### REQUIRED ACTION 1
Please transcribe the common cold post from "Argyrol, by the" through "art…but I digress.".
### REQUIRED ACTION 2
In the common cold post, what did the doctor diagnose the writer's misery as?
### REQUIRED ACTION 3
Resume the common cold post after its final sentence and carry it forward in the same voice.

### PASSAGE PROVIDED
Wednesday, December 9, 2015

Wanted: New Name for the Common Cold

Outside it was 29 degrees. The temperature in my body reached 102.6, rectally speaking. I was nine years old in 1942. The war wasn’t going too well; not over there and not inside me with germs, (were they not Germans?) invading my nostrils, east and west and the only throat I had. My bones felt like they’d been overrun by a Panzer division. My mother blamed the dreaded draft and the three sweaters I didn’t wear.

When Dr. Schildkraut was summoned for a house call I hoped my fever stayed up deserving of his attention. He stood at my bed carrying that outside air with him. What my mother cursed as miasma suddenly was transformed into fresh air. He scoped my ears, tongue-depressed me with an AH and prescribed Argyrol to paint my throat. He also ordered Empirin Compound, Neo-Silvol nose drops and Terpin Hydrate with Codeine cough syrup along with Compound Tincture of Benzoin for the vaporizer.

Argyrol, by the way, may have had no therapeutic effect but it made Albert Barnes a millionaire with money sufficient to pack his museum with great impressionist art…but I digress.

All of those remedies have since been declared worthless even if the smell felt good. We’ve come a long way. Yet we’ve lost some good words in our progress. The doctor diagnosed my misery as The Grippe. When I returned to school at least my larynx and pharynx had earned the purchase of that word, Grippe. Anyone can have a cold but to be in a vise was serious stuff. We have to do better with our nomenclature if we want a Telethon to wipe out the Common Cold. A cold is bad enough even without the adjective.

### INFORMATION SHOWN
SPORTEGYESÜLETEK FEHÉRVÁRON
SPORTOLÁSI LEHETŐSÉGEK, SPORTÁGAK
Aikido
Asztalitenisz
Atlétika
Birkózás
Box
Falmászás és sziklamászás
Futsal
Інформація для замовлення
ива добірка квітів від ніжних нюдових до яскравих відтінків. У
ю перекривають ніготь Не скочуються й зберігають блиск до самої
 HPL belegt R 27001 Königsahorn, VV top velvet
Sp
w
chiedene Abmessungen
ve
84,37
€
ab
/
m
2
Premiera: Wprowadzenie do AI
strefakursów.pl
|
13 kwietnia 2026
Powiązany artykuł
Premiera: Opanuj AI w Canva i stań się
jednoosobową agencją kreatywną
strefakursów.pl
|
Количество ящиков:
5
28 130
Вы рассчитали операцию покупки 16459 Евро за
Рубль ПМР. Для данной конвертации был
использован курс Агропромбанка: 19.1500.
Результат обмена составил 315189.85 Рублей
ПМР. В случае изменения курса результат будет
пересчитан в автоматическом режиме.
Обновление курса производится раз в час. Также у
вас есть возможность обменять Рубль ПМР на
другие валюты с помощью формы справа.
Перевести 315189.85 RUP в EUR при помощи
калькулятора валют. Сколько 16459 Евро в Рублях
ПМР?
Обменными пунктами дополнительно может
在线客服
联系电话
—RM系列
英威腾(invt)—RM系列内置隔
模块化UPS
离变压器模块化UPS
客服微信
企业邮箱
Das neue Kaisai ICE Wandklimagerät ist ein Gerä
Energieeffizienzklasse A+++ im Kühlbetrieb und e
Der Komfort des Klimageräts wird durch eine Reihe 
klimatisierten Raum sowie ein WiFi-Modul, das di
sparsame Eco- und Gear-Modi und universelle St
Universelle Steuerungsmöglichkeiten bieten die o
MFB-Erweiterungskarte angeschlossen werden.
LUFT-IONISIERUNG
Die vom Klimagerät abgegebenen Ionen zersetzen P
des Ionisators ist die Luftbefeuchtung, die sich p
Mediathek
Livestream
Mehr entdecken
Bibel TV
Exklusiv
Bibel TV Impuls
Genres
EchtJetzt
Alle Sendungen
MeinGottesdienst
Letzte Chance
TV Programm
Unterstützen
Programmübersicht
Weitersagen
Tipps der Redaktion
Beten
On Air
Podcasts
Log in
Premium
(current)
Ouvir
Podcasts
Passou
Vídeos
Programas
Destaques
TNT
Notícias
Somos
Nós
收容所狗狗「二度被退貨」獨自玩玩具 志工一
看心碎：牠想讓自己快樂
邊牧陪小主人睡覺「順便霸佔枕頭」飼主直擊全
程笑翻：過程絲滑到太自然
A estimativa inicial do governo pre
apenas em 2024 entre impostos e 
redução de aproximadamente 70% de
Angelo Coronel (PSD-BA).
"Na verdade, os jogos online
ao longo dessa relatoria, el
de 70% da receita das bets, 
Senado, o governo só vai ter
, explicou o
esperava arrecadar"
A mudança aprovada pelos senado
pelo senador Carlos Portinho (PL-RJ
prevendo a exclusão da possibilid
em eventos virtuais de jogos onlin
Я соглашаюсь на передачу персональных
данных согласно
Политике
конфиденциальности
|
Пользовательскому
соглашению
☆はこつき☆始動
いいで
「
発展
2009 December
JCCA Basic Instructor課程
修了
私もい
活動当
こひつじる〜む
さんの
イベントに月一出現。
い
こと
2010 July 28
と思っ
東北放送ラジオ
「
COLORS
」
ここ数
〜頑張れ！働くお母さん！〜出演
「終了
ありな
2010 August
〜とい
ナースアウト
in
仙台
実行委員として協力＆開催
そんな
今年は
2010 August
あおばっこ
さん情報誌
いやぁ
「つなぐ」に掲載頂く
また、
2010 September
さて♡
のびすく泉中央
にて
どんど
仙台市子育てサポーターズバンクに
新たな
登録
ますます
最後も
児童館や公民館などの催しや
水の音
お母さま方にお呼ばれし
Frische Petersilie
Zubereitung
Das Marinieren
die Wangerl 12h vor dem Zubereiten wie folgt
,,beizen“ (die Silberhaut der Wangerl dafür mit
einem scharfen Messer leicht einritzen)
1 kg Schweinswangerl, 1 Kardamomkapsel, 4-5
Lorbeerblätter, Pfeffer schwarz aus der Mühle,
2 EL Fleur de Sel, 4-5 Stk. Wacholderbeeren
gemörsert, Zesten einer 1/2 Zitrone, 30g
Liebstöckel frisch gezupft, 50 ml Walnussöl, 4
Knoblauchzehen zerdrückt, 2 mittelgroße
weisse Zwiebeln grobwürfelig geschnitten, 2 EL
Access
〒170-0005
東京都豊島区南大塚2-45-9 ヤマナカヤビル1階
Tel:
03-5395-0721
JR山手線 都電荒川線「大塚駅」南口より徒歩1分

### ANSWER 1
Argyrol, by the way, may have had no therapeutic effect but it made Albert Barnes a millionaire with money sufficient to pack his museum with great impressionist art…but I digress.

### ANSWER 2
The Grippe.

### ANSWER 3
When I came to California I first heard the word, Croup, a barking cough. Now that’s a good one. It gets closer to croaking. Back east we didn’t bark, we whooped, as in Whooping Cough or Pertussis. We also had nasal Catarrh or Rhinitis, a copious discharge of mucus from inflamed membranes. Those words elicit more sympathy than running nose or sniffles.

Back among the pages of Charles Dickens, people suffered from much better sounding ailments such as chilblains, ague, apoplexy or dropsy. Folks had consumption before it was even conspicuous. Such maladies have either been eradicated or the words have passed into the romance of medical glossaries. Even lumbago has evolved to sciatica.

It might take lower respiratory bronchitis with pulmonary involvement to get the remaining Dr. Schildkrauts of the world out on a bitter winter night in Los Angeles when the thermometer dips below 60 degrees. More than likely the call to a doctor will just say to dial 911 or get yourself to the emergency room.